El pasado domingo vi morir a una lágrima. Se fue sin que pudiera hacer algo por ella. Ni hablar con ella pude. Murió sola, como la muerte nos muere a la gente. Igual. Su rictus caliginoso no daba pistas de la causa de su muerte. En vida tanto pudo haber sido una lágrima de dolor, como una de alegría y risa desbordadas, como una de inefable emoción callada. Si hay milagros, ver morir a aquella lágrima fue uno de ellos. Sin saberlo, aquella lágrima me regaló un acto de amor.

Conforme la lágrima se iba apagando mi consciencia se encendía: la vida del sapiens es un instrumento de viento que pierde su naturaleza y su razón de ser justo en el instante en que dejamos de respirar. Y, ya puesto, roboro la metáfora: hay vidas que a lo largo de su devenir nunca sonarán afinadas, ni consigo mismas, y, como polaridad, otras que son la mismísima hipóstasis de la afinación universal. La afinación inter pares tribales tiene todo que ver con la empatía, tan escasa en tantos, tan desconocida en muchos.

A veces, pocas, he tenido el privilegio de formar parte de reuniones «filarmónicas» en las que flautas, flautines, fagots, cornos, oboes, trompetas, trombones, trompas, tubas, clarinetes, saxofones... sonaban como vidas afinadas, al unísono, especialmente en los silencios y los contrapuntos. Otras, muchas, he vivido el horror de ser testigo directo de la acracia sinfónica más desafinada, que por lo general está basada en la teoría musical de «maricón el último», como ocurre cotidianamente en nuestras instituciones del Estado y en las de los gobiernos autonómicos y municipales, ¡y ríase la gente...!, que sentenciaría don Luis coreado por todos aquellos que pane lucrando se aprovechan de esta erubescente situación.

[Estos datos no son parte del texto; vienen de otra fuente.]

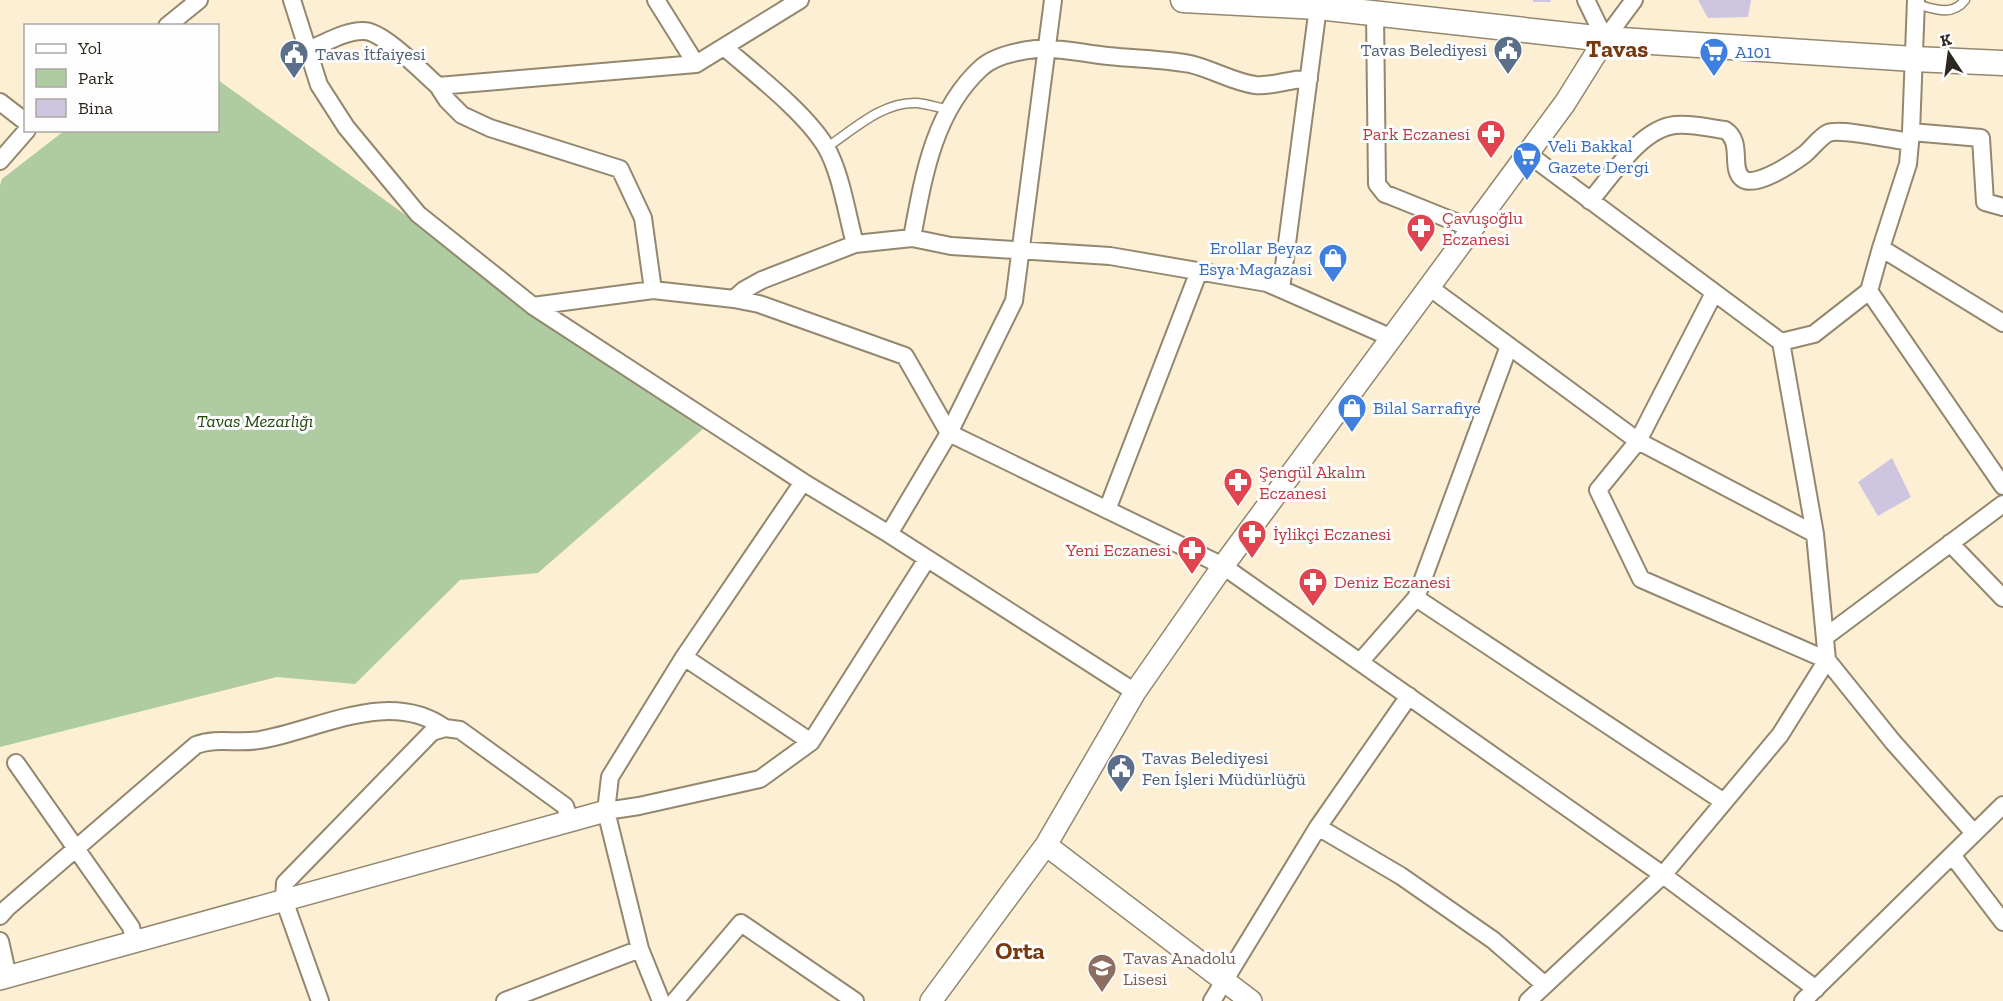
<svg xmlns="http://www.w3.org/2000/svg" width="2003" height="1001" font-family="'Zilla Slab',serif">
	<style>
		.green { fill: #aecba1 }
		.building { fill: #cec6e1 }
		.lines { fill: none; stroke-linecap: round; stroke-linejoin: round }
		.service-casing { stroke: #93876e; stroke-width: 11 }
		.minor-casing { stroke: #93876e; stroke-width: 20 }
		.tertiary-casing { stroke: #93876e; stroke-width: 24 }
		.secondary-casing { stroke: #93876e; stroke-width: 27 }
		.service { stroke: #fff; stroke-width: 8 }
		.minor { stroke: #fff; stroke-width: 16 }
		.tertiary { stroke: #fff; stroke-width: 21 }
		.secondary { stroke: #fff; stroke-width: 24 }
		.labels { text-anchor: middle; stroke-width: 6; stroke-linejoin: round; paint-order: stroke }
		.service-label { font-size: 18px; fill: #4e5e75; stroke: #fdfdfd; text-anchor: start }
		.shop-label { font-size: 18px; fill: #366cbe; stroke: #fdfdfd; text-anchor: start }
		.health-label { font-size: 18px; fill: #be3a42; stroke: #fdfdfd; text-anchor: start }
		.park-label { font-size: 18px; font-style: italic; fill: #22460c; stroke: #fdfdfd }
		.education-label { font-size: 18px; fill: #785e54; stroke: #fdfdfd; text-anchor: start }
		.district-label { font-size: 24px; font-weight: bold; fill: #76390d; stroke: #fdfdfd }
	</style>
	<rect width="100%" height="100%" fill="#fcefd4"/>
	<path class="green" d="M 218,80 L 703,429 L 538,573 L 460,580 L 355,684 L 277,677 L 0,747 L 0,185 L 2,179 L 64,131 L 218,130 Z"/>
	<path class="building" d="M 1533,0 L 1551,0 L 1550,2 L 1533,2 Z
		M 1698,0 L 1751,0 L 1748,17 L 1708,18 Z
		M 1892,458 L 1911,497 L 1878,516 L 1858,482 Z"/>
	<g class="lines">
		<g class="service-casing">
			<path id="service" d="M 1916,4 C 1934,9 1952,17 1965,0
				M 826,148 C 853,130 883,101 917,103 C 928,104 939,108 950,110"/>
		</g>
		<g class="minor-casing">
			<path id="minor" d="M 292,0 L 319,85 L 346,127 L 418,214 L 533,306 L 803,482 L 889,534 L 1135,692
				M 656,0 L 696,64
				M 1586,0 L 1605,39 L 1634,0
				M 1916,0 L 1911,132 L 1908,164 L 1881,248 L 2003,323
				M 1375,13 L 1377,184 L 1385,194 L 1391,196 L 1473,229
				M 167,26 L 199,0
				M 724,47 C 755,74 806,113 826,147 C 841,173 847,215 855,244
				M 307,50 C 324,44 346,30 364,31 C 383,31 422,72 438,86 L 696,64 L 800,0
				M 438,86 L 447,100 L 462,115 L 490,128 L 620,169 L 643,218 L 653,290
				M 0,102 L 26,122
				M 1911,132 L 1981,138 L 1985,202 L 2003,207
				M 1528,154 L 1781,342
				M 0,161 L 27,130
				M 1590,201 C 1612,176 1640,129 1675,125 C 1691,123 1709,128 1725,130 C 1744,142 1729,169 1743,179 C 1756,188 1793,163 1805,154 C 1812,148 1820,137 1828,133 C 1841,128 1894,140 1910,142
				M 912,238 C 923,179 933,112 981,68 C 994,56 1019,51 1036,49 C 1060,47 1085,54 1108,56 C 1136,59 1163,59 1190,64 C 1212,69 1233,82 1255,85 C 1274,87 1290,78 1309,79
				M 1429,287 L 1638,441 L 1815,534 L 1827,660 L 1641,579 L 1598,490 L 1638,441 L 1714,293
				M 1281,289 L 1318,7
				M 1869,291 L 2003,486
				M 734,299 L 744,290 L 762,280 L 855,244 L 912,238 L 951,246 L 1110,256 L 1267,283 L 1392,338
				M 533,306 L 653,290 L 734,299 L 759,304 L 905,356 L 949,433 L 1223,566 L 1663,875 L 1816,989
				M 1107,510 L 1199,271
				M 889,534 L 949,433 L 1014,301 L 1053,0
				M 1815,534 L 1781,342 L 1814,334 L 1869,291 L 1881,248
				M 1950,543 L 2003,598
				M 1416,598 L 1724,802
				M 1825,637 L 2003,504
				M 684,657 L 811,742
				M 1360,662 L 1416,598 L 1509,346
				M 16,763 L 131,927 L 135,942
				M 606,811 L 639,806 L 760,779 L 811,742 L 927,559
				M 1318,827 L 1401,876 L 1493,940 L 1545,985
				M 1952,855 L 2003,922
				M 0,916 L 7,908 L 196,745 C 217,737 238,744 260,740 C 319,730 389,688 445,728
				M 0,941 L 8,977
				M 320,1001 L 284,900 L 285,883 L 432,732 L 445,728 L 460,730 L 565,806 L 570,821
				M 505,1001 L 640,949
				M 661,1001 L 640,949 L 606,811 L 610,777 L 684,657 L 803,482
				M 675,1001 L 741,923 L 855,1001
				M 1212,1001 L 1318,827 L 1409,696
				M 1528,1001 L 1663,875 L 1780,735 L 1827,660 L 1893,742 L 1974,833
				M 1803,1001 L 2003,805"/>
		</g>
		<g class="tertiary-casing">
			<path id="tertiary" d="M 1046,845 L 1251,1001
				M 0,979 L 606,811
				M 931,1001 L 1046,845 L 1135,692 L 1223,566 L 1565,103 L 1605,39"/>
		</g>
		<g class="secondary-casing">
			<path id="secondary" d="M 1183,0 L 1318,7 L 1605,39 L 1914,59 L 2003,63"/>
		</g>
		<use href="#service" class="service"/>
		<use href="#minor" class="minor"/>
		<use href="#tertiary" class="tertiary"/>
		<use href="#secondary" class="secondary"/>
	</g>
	<defs>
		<g id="civic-pin" transform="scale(1.5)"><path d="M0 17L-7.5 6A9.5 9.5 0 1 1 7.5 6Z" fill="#5c6f8a" stroke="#fdfdfd"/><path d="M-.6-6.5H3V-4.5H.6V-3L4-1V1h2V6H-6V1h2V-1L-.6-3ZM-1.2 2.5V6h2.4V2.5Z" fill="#fff"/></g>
		<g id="supermarket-pin" transform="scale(1.5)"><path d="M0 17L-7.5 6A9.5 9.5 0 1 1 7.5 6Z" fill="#3f7fe0" stroke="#fdfdfd"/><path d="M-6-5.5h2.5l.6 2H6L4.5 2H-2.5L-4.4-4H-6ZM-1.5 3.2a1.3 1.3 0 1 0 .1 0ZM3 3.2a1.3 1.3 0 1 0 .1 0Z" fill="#fff"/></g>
		<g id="pharmacy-pin" transform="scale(1.5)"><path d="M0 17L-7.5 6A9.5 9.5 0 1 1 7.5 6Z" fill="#e0444e" stroke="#fdfdfd"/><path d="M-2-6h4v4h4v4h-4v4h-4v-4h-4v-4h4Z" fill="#fff"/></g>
		<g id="shop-pin" transform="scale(1.5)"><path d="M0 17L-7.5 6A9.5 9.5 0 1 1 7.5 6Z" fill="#3f7fe0" stroke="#fdfdfd"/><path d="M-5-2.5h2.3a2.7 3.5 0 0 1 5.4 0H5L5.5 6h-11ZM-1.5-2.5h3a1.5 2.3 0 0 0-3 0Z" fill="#fff"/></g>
		<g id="school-pin" transform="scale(1.5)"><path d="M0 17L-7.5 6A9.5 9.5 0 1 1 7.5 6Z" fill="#8d6e63" stroke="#fdfdfd"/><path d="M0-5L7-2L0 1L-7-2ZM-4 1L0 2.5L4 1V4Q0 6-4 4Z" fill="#fff"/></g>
	</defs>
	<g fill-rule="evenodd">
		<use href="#civic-pin" x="1508" y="50"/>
		<use href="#supermarket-pin" x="1714" y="52"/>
		<use href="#civic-pin" x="294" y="54"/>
		<use href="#pharmacy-pin" x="1491" y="134"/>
		<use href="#supermarket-pin" x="1527" y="156"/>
		<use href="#pharmacy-pin" x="1421" y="228"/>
		<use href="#shop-pin" x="1333" y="258"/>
		<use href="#shop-pin" x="1352" y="408"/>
		<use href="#pharmacy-pin" x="1238" y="482"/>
		<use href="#pharmacy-pin" x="1252" y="534"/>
		<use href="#pharmacy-pin" x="1192" y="550"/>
		<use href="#pharmacy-pin" x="1313" y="582"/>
		<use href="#civic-pin" x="1121" y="768"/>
		<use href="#school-pin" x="1102" y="968"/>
	</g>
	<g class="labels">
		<g class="service-label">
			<text x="1487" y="56" text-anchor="end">Tavas Belediyesi</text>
			<text x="315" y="60">Tavas İtfaiyesi</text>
			<text x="1142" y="764">Tavas Belediyesi<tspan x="1142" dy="21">Fen İşleri Müdürlüğü</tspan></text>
		</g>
		<g class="shop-label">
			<text x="1735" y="58">A101</text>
			<text x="1548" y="152">Veli Bakkal<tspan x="1548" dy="21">Gazete Dergi</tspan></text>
			<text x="1312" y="254" text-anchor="end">Erollar Beyaz<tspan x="1312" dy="21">Esya Magazasi</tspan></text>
			<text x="1373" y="414">Bilal Sarrafiye</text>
		</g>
		<g class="health-label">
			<text x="1470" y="140" text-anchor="end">Park Eczanesi</text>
			<text x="1442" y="224">Çavuşoğlu<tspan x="1442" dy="21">Eczanesi</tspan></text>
			<text x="1259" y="478">Şengül Akalın<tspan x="1259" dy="21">Eczanesi</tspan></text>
			<text x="1273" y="540">İylikçi Eczanesi</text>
			<text x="1171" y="556" text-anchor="end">Yeni Eczanesi</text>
			<text x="1334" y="588">Deniz Eczanesi</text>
		</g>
		<g class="park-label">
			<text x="255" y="427">Tavas Mezarlığı</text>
		</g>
		<g class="education-label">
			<text x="1123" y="964">Tavas Anadolu<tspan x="1123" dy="21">Lisesi</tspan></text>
		</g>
		<g class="district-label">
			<text x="1617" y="57">Tavas</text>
			<text x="1020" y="959">Orta</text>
		</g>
	</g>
	<rect x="24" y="24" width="195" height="108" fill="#fdfdfd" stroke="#aaa8a4" stroke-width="1.5"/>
	<rect x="36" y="44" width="30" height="9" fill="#ffffff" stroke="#aaa8a4" stroke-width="1.5"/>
	<text x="78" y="54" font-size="18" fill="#2d281e">Yol</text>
	<rect x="36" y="69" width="30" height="18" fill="#aecba1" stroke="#aaa8a4" stroke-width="1.5"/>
	<text x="78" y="84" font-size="18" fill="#2d281e">Park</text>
	<rect x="36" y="99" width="30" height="18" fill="#cec6e1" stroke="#aaa8a4" stroke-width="1.5"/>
	<text x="78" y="114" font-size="18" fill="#2d281e">Bina</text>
	<g transform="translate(1949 54) rotate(347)" stroke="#fdfdfd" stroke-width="4.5" paint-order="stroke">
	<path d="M0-4.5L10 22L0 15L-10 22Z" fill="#2d281e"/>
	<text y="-9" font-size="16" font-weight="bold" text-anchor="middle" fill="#2d281e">K</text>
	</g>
</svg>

¿Se imagina usted, amable leyente, a todos y cada uno de nuestros eximios afamados próceres, perifrásticamente aleluyados por sus huestes, cada uno con su instrumento de viento, tratando de hacer música mediante la misma refinada técnica con la que hacen política? Jo, a mí acaba de darme un repelús imaginándolos tras sus partituras en el primer concierto vienés del año. Y yo con resaca...

Que esta situación se dé en la política exaspera en general a buena parte del respetable, pero fuera de ella también hay sapiens que van por la vida como trombones desafinados consigo mismos que interpretan que su desafinación, la intrínsecamente suya, no existe, sino que el desafinado siempre es el músico que vive en sus afueras. Y si el de afuera es toda la orquesta sinfónica, da igual, los desafinados son todos. Se trata de trombones que basan su seguridad en su propio miedo, que arremeten iracundos contra el «enemigo», sin saber que su verdadero enemigo son ellos mismos. Seguro que usted que me lee en este momento ya está pensando en alguien. Hay bastantes.

Pobres flautines inocentes, o no, a los que les toca compartir partitura con un trombón iracundo de estos. La ira -que se retroalimenta de sí misma- es la representación de una necesidad insatisfecha, convertida en resentimiento, generalmente por acumulación, que actúa como punto gatillo de una potente arma de destrucción masiva que dispara a ráfagas, a veces hasta sin apuntar. Después viene el arrepentimiento, la culpa, el bucle, y ¡allez hop vuelta a empezar!

Quizá, vete tú a saber, la lágrima muerta el pasado domingo fuera el resultado de un proceso de ira mal gestionado que terminó suicidándola. Y digo bien al decir suicidándola, porque, según Shakespeare «la ira es un veneno que uno toma para que muera el otro». Lo ingrato en estos casos es la impotencia de ver morir sin poder intervenir.

Por mucho que, como explicación, me he repetido a lo largo de estos dos días, cómo podría yo haber manipulado aquella lágrima sin romperla, el amargor de boca permanece. Ver morir impedido de intentar actuar en contra, duele, aunque se trate de un lágrima desconocida, especialmente cuando uno sabe que hay quienes, necesitando ayuda, se limitan a mantenerse fondeados, al abrigo, repantingados a la bartola sobre su veterano coy mientras se niegan a aceptarla. Y ello, simple y llanamente, por los inconscientes cuadros de miedo irracional que los manipulan, que permanecen instalado en los entresijos del personaje que representan por obra y gracia de los genes y los entornos sucesivos de cada uno.

Descanse en paz aquella desconocida lágrima fallecida el pasado domingo.